IND chief urges Faber to delay two-tier asylum system

The head of the immigration service IND has urged asylum minister Marjolein Faber to hold off with plans to introduce a two-tier system for incoming refugees until new European rules have been implemented.
Rhodia Maas warned MPs that officials were likely to be overstretched if Faber’s plans were not streamlined with the European Commission’s pact on asylum and migration, which comes into force next June.
The PVV minister wants to create two classes of refugee, an “A status” for people who face persecution in their own country and a “B status” for those who are fleeing war, natural disaster or other circumstances.
A similar system was abandoned in 2000 because of the high number of legal cases brought by asylum seekers who wanted to upgrade their B status.

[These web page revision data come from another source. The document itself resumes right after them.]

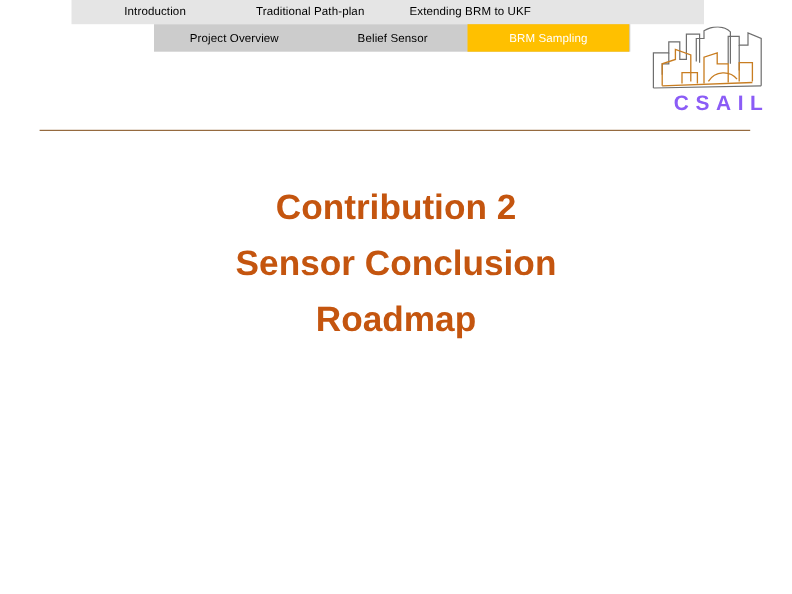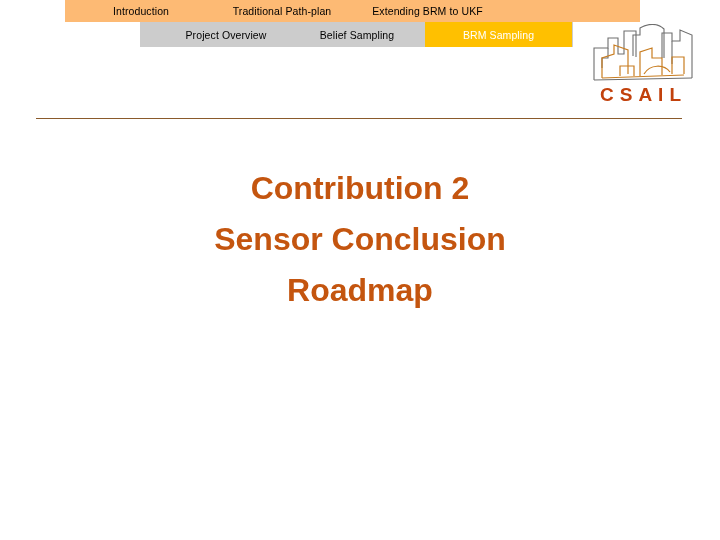"Introduction" .nav-primary { background: #fdba74 -> #e5e5e5 }
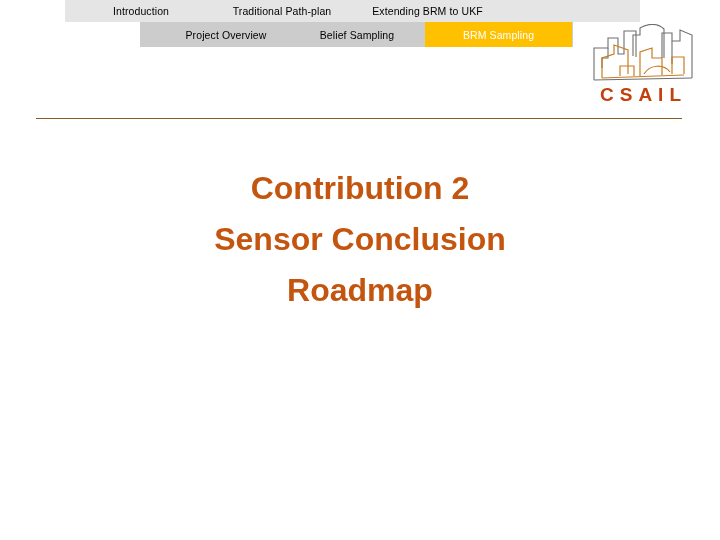"Project Overview" .ns-0 { left: 21px -> 8px }
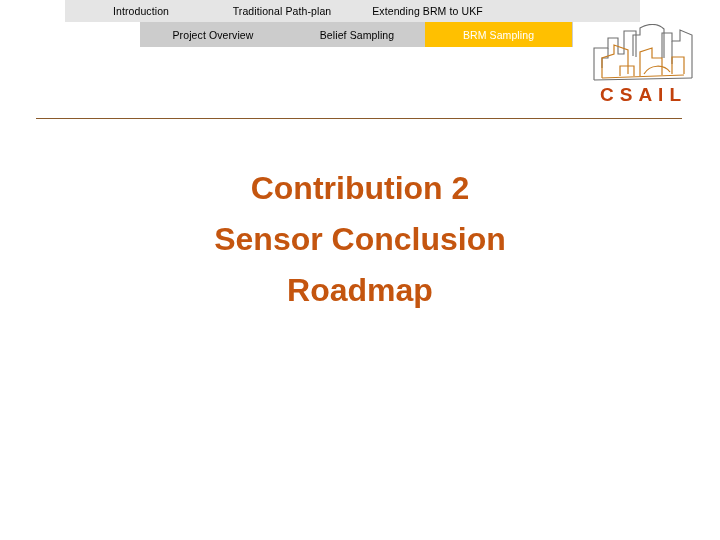"Belief Sampling" span { text: Sampling -> Sensor }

Under Faber’s plan “class B” refugees would have fewer rights, including a ban on family reunifications, and less chance of being granted residency.
Maas told a roundtable consultation in parliament that experience showed around three-quarters of refugees who were placed in the lower class lodged appeals.
The IND currently has capacity to process 30,000 asylum applications a year and a backlog of 50,000, she said.
Simultaneously the service is having to implement the EU rules, which are designed to tighten external border controls while distributing refugees fairly around European member states. Each country will have to accept a minimum number of asylum seekers and have to pay €20,000 per person if they fail to meet it.
Maas urged MPs to “let the introduction of the two-status system dovetail with the implementation of the pact.”
But PVV party leader Geert Wilders, who made introducing the “strictest asylum policy ever” the top priority of the right-wing cabinet, said in a social media post that he would not tolerate any further delay to the plans.
He dismissed the IND’s objections as “obstructionism”, adding: “This is all taking far too long and we need to do much more and at great speed!”